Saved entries
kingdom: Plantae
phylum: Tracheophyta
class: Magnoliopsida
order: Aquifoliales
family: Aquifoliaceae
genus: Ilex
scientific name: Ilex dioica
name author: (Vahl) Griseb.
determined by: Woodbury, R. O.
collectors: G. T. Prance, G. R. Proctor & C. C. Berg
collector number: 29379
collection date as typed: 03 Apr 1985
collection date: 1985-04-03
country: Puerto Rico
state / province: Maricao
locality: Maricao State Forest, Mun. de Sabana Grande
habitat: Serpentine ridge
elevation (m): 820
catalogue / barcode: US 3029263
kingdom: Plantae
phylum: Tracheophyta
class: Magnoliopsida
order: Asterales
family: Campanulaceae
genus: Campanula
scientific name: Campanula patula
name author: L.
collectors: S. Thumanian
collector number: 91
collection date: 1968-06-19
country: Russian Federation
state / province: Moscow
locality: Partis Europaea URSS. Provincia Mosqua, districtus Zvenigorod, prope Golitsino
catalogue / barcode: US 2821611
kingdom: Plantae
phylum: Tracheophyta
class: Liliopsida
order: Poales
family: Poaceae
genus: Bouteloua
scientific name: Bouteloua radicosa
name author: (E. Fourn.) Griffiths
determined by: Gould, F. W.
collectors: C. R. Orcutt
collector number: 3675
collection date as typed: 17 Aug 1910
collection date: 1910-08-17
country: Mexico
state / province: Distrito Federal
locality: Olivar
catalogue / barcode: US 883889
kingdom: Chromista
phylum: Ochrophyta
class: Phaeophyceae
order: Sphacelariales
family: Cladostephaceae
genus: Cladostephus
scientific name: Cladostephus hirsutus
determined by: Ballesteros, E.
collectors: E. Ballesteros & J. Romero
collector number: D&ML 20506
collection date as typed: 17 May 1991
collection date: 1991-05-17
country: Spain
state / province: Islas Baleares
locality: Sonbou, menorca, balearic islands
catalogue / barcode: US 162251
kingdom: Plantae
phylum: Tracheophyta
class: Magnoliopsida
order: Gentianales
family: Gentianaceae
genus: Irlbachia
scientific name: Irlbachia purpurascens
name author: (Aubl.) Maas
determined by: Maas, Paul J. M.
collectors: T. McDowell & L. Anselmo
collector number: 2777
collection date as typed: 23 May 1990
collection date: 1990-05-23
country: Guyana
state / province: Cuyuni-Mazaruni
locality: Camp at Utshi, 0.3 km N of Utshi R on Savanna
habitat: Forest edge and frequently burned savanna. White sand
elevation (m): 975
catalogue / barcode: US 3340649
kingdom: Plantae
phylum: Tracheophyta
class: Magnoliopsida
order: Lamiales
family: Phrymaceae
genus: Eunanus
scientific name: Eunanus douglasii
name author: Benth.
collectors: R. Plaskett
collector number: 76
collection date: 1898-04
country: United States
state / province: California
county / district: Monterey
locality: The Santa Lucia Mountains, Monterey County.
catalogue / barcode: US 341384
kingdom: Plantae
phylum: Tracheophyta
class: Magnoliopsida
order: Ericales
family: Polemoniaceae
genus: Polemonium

_WRITTEN INSTRUCTION_
Recast the lines from the start of the records through the line containing "collector number: 29379" as a numbered list, including that last line and leaving out any blank lines.

_ANSWER IN FULL_
1. kingdom: Plantae
2. phylum: Tracheophyta
3. class: Magnoliopsida
4. order: Aquifoliales
5. family: Aquifoliaceae
6. genus: Ilex
7. scientific name: Ilex dioica
8. name author: (Vahl) Griseb.
9. determined by: Woodbury, R. O.
10. collectors: G. T. Prance, G. R. Proctor & C. C. Berg
11. collector number: 29379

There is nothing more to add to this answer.